Standard care for patients with small abdominal aortic aneurysms, or enlargements of the abdominal aortic artery, has been to watch and wait until the aneurysm grows to 5.5 centimeters in diameter—the threshold at which surgery must be performed to prevent rupture.
The N-TA3CT clinical trial, funded by the National Institutes of Health (NIH), may alter this “wait-and-watch” approach as researchers at 15 institutions across the country test the effectiveness of an inexpensive and widely available drug as a non-invasive treatment.
Antibiotic instead of surgery
The antibiotic doxycycline is being tested as a means to slow the growth of these aneurysms to the point that surgery may be avoided altogether, according to John Curci, MD, assistant professor of surgery at Washington University and co-principal investigator in the N-TA3CT clinical trial.

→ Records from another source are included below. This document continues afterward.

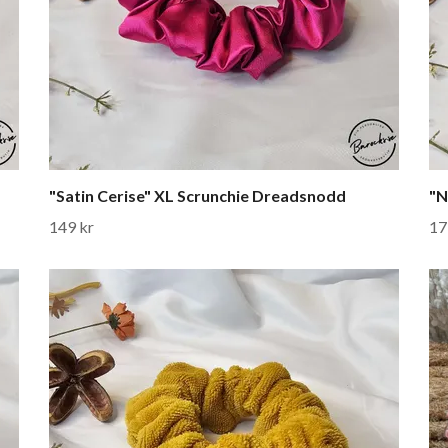
"Satin Cerise" XL Scrunchie Dreadsnodd
"N
149 kr
17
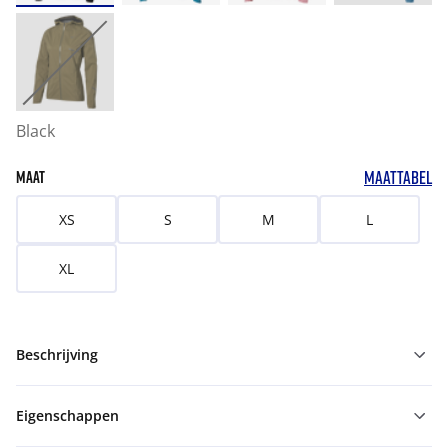
Black
MAATTABEL
MAAT
XS
S
M
L
XL
Beschrijving
Eigenschappen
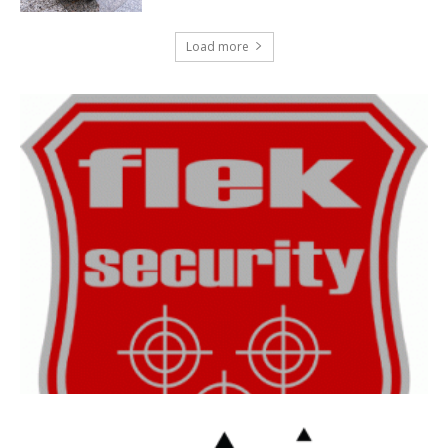
Load more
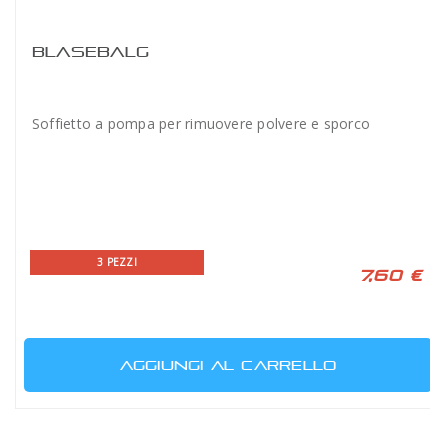
BLASEBALG
Soffietto a pompa per rimuovere polvere e sporco
3 PEZZI
7,60 €
AGGIUNGI AL CARRELLO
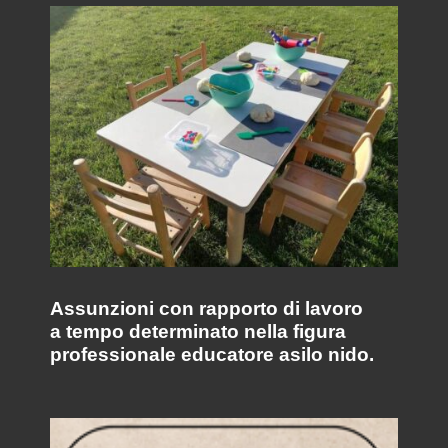
Assunzioni con rapporto di lavoro
a tempo determinato nella figura
professionale educatore asilo nido.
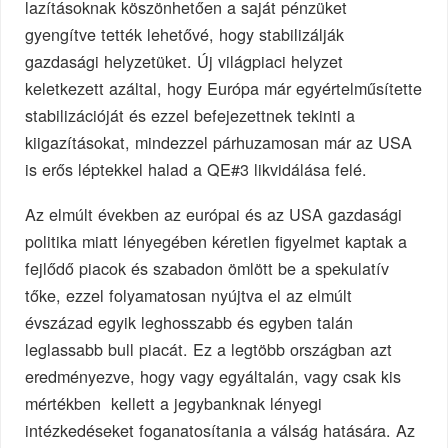
lazításoknak köszönhetően a saját pénzüket
gyengítve tették lehetővé, hogy stabilizálják
gazdasági helyzetüket. Új világpiaci helyzet
keletkezett azáltal, hogy Európa már egyértelműsítette
stabilizációját és ezzel befejezettnek tekinti a
kiigazításokat, mindezzel párhuzamosan már az USA
is erős léptekkel halad a QE#3 likvidálása felé.
Az elmúlt években az európai és az USA gazdasági
politika miatt lényegében kéretlen figyelmet kaptak a
fejlődő piacok és szabadon ömlött be a spekulatív
tőke, ezzel folyamatosan nyújtva el az elmúlt
évszázad egyik leghosszabb és egyben talán
leglassabb bull piacát. Ez a legtöbb országban azt
eredményezve, hogy vagy egyáltalán, vagy csak kis
mértékben kellett a jegybanknak lényegi
intézkedéseket foganatosítania a válság hatására. Az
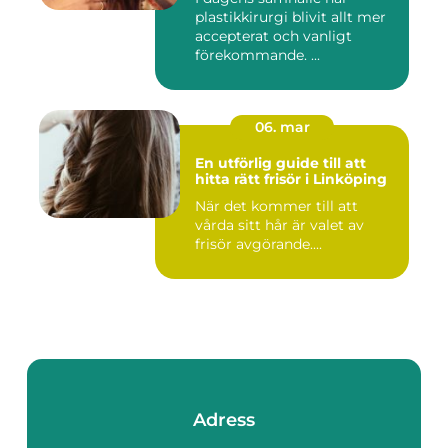
plastikkirurgi blivit allt mer
accepterat och vanligt
förekommande. ...
06. mar
En utförlig guide till att
hitta rätt frisör i Linköping
När det kommer till att
vårda sitt hår är valet av
frisör avgörande....
Adress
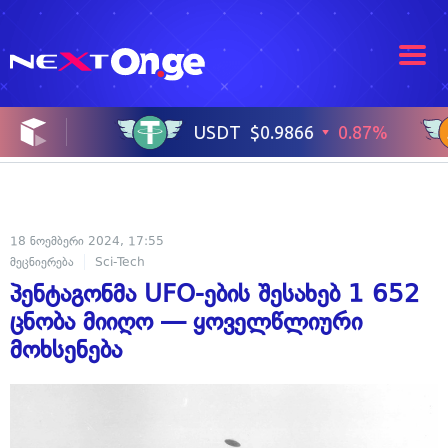
18 ნოემბერი 2024, 17:55
მეცნიერება
Sci-Tech
პენტაგონმა UFO-ების შესახებ 1 652
ცნობა მიიღო — ყოველწლიური
მოხსენება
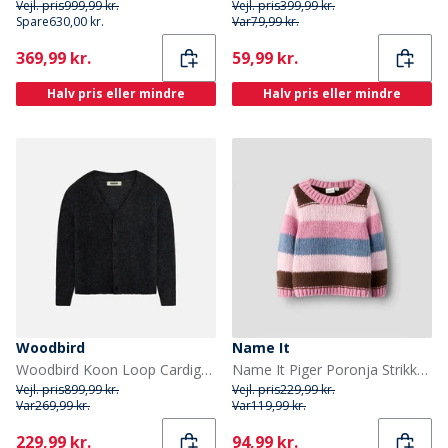
Vejl. pris
999,99 kr.
Vejl. pris
399,99 kr.
Spare
630,00 kr.
Var
79,99 kr.
Current
Current
369,99 kr.
59,99 kr.
Halv pris eller mindre
Halv pris eller mindre
Woodbird
Name It
Woodbird Koon Loop Cardigan Sort
Name It Piger Poronja Strikket Sweater Mauve Orchid
Vejl. pris
899,99 kr.
Vejl. pris
229,99 kr.
Var
269,99 kr.
Var
119,99 kr.
Current
Current
229,99 kr.
94,99 kr.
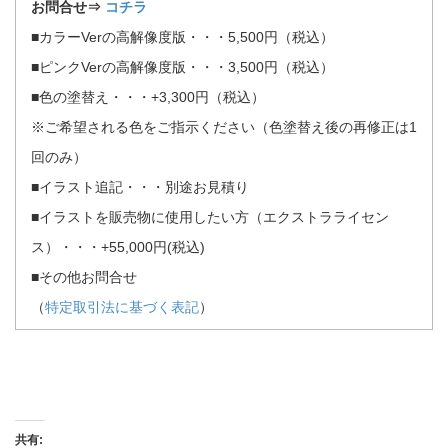
お問合せ⇒
コチラ
■カラーVerの高解像度版・・・5,500円（税込）
■ピンクVerの高解像度版・・・3,500円（税込）
■色の塗替え・・・+3,300円（税込）
※ご希望される色をご指示ください（色塗替え後の再修正は1
回のみ）
■イラスト追記・・・別途お見積り
■イラストを販売物に使用したい方（エクストラライセン
ス）・・・+55,000円(税込)
■その他お問合せ
（
特定取引法に基づく表記
）
共有:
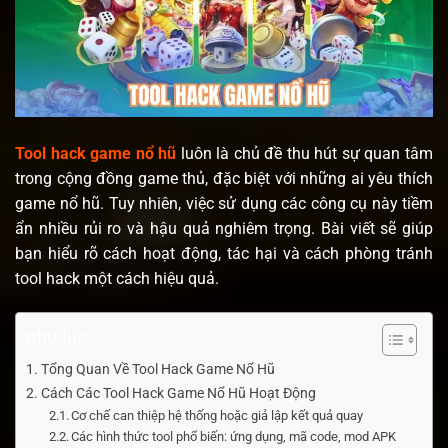
Tool hack game nổ hũ
luôn là chủ đề thu hút sự quan tâm
trong cộng đồng game thủ, đặc biệt với những ai yêu thích
game nổ hũ. Tuy nhiên, việc sử dụng các công cụ này tiềm
ẩn nhiều rủi ro và hậu quả nghiêm trọng. Bài viết sẽ giúp
bạn hiểu rõ cách hoạt động, tác hại và cách phòng tránh
tool hack một cách hiệu quả.
phụ lục
Tổng Quan Về Tool Hack Game Nổ Hũ
Cách Các Tool Hack Game Nổ Hũ Hoạt Động
Cơ chế can thiệp hệ thống hoặc giả lập kết quả quay
Các hình thức tool phổ biến: ứng dụng, mã code, mod APK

“Although doxycycline is an antibiotic, it also blocks enzymes that can damage the aortic wall,” said Curci. “We anticipate that treatment with this drug could slow the aneurysm’s growth so that the need for surgery never becomes an issue in a patient’s natural life.”
More than a decade of basic research studies from the labs of Curci and Robert Thompson, MD, professor of surgery at Washington University, helped contribute to the discovery and development of doxycycline as a possible treatment option, according to Curci.
“It’s very exciting to see work that we’ve done in the lab result in a study that may positively affect patients’ lives,” said Curci.
N-TA3CT clinical trial enrollment began in March 2012. Participants must be at least age 55 and have an abdominal aortic aneurysm measuring 3.5 centimeters to 5 centimeters in diameter. Thompson serves as the site principal investigator at Washington University.